What timeout setting am I missing here? I can't seem to find anything written about this in the documentation either. Thanks in advance for your help!
Best,
Chris
@Chris Covney Please modify below files for timeout value as mentioned in this article.
Router - apigee/edge-router/token/default.properties
Message Processor- apigee/edge-message-processor/token/default.properties
Hi @akinadiyil
Thanks for clarifying. Why are the Apigee docs advertising that the only to change settings is through the apigee/application/customer/*.properties files, when in fact for timeout settings one must edit the default values directly?

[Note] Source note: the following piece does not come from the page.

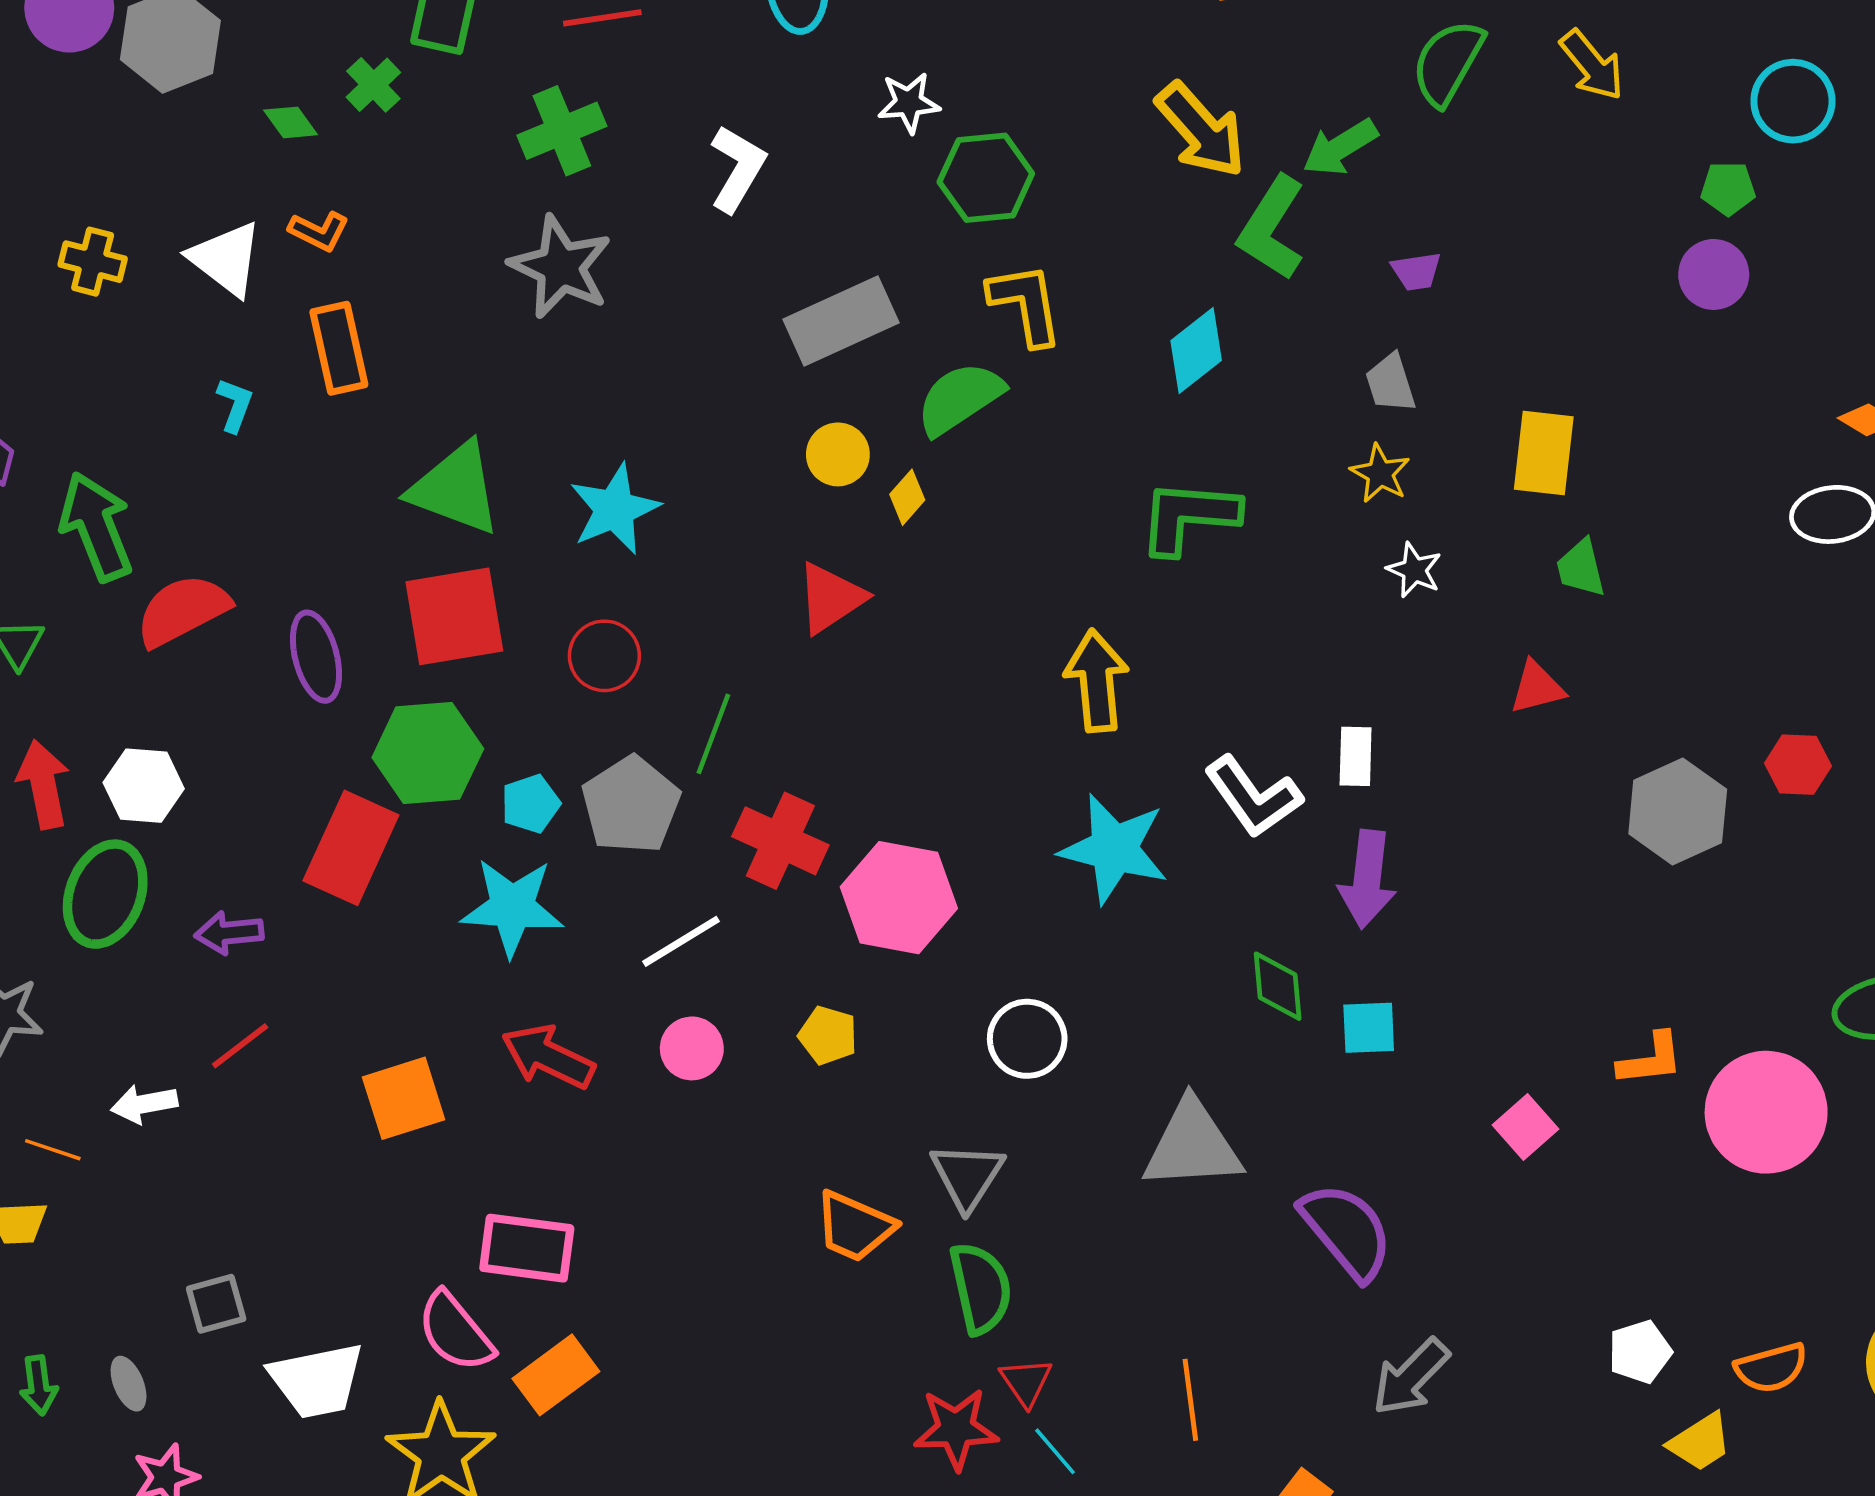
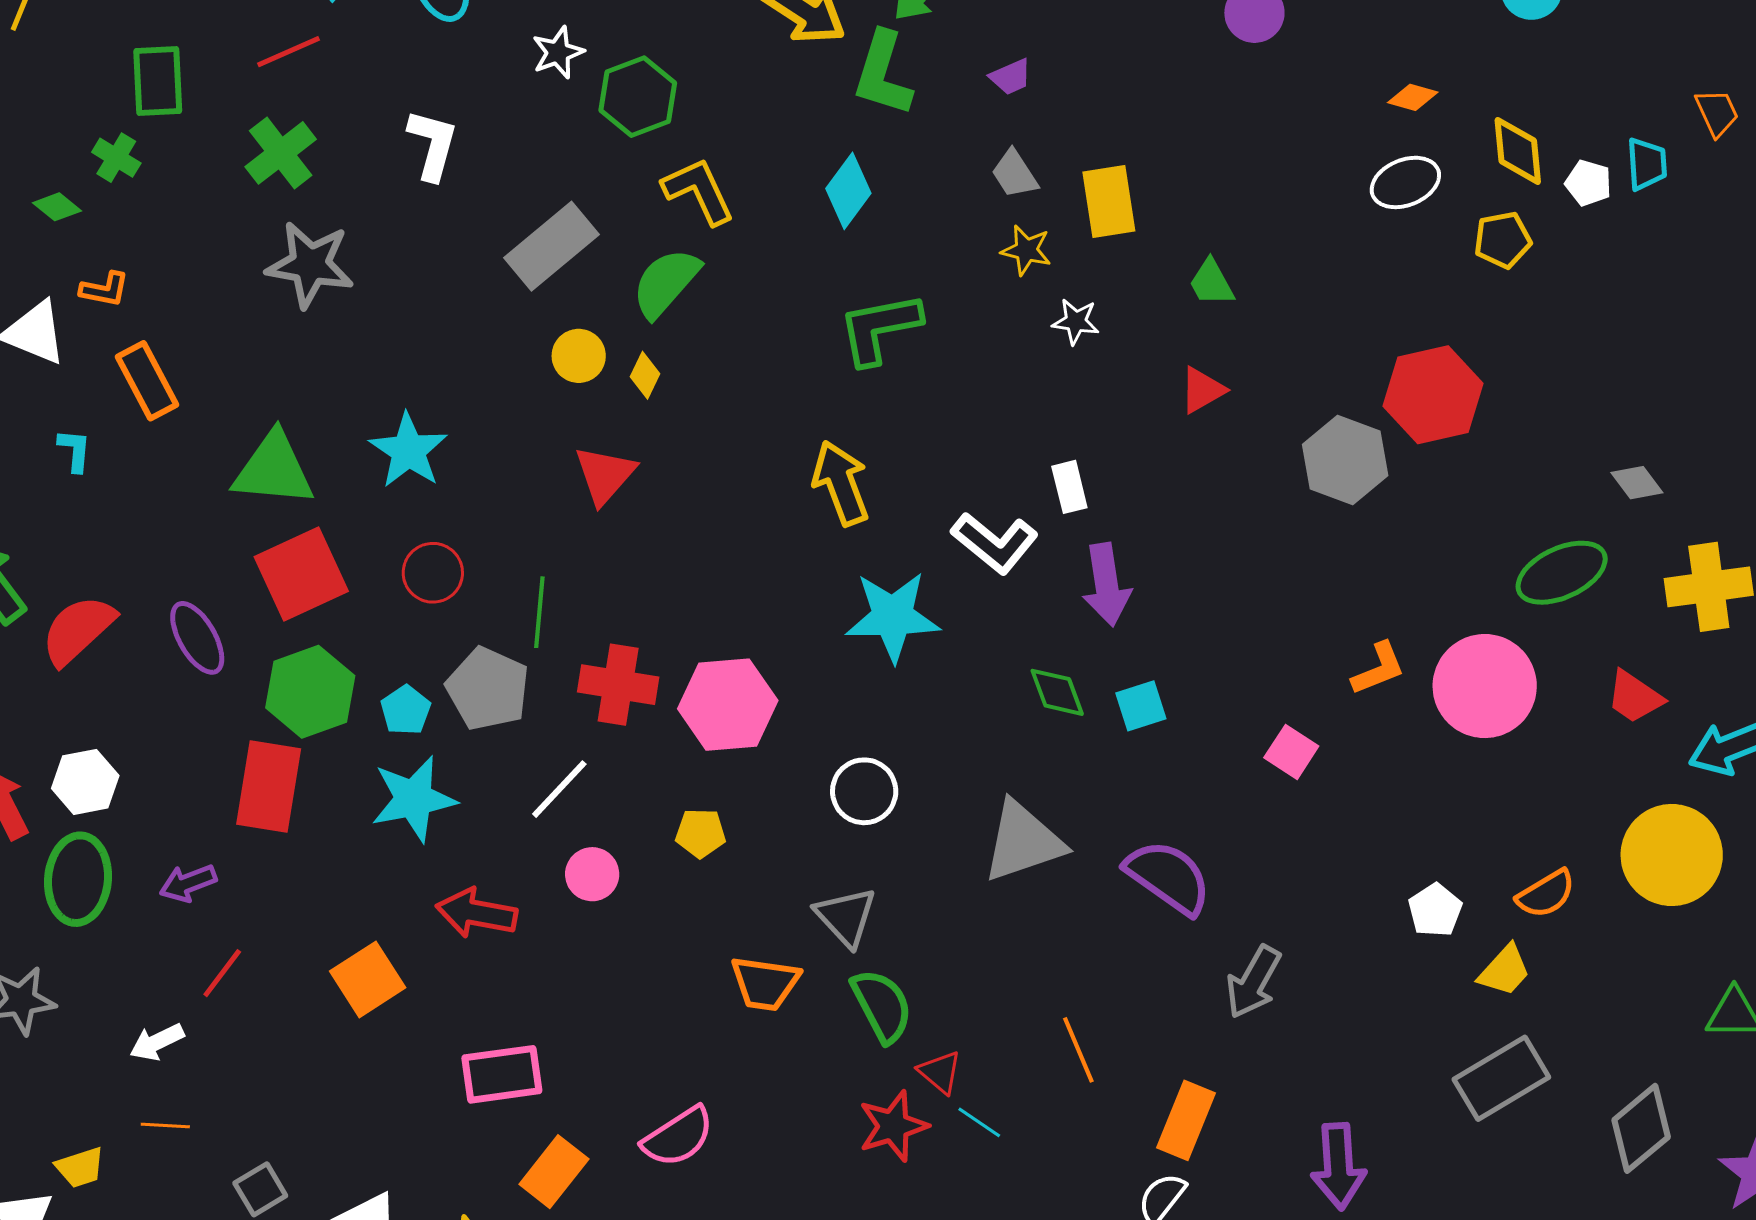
yellow rectangle: (1544, 453) -> (1109, 202), moved
red hexagon: (1798, 765) -> (1433, 395), size x1.8
orange line: (53, 1150) -> (165, 1126), moved
pink semicircle: (455, 1332) -> (678, 1137), moved, turned -68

EDIT/UPDATE: I changed the values in the default.properties files to 600000 ms for each of the three timeout-related properties and bounced both the RMPs, and still no effect. The timeout still occurs after 57000ms. What is going? What setting are we missing here?
Best,
Chris
Thanks again for your help. I wanted to follow up with you to see if you were able to figure out which settings we are missing in order to increase the RMP timeout settings.
I've tried every combination of your instructions plus the official Apigee docs. I still cannot determine how to change the timeout settings. Please let me know if you determine the missing step. Thanks!
Best,
Chris
@Chris Covney - I have updated the Router timeout properties. Looks like there was a change in these property names. Please try these properties and let me know incase of any issues.
Is it advisable to edit the message processor start script to add the parameters for Garbage Collection or is there any other better way/best practice for achieving this?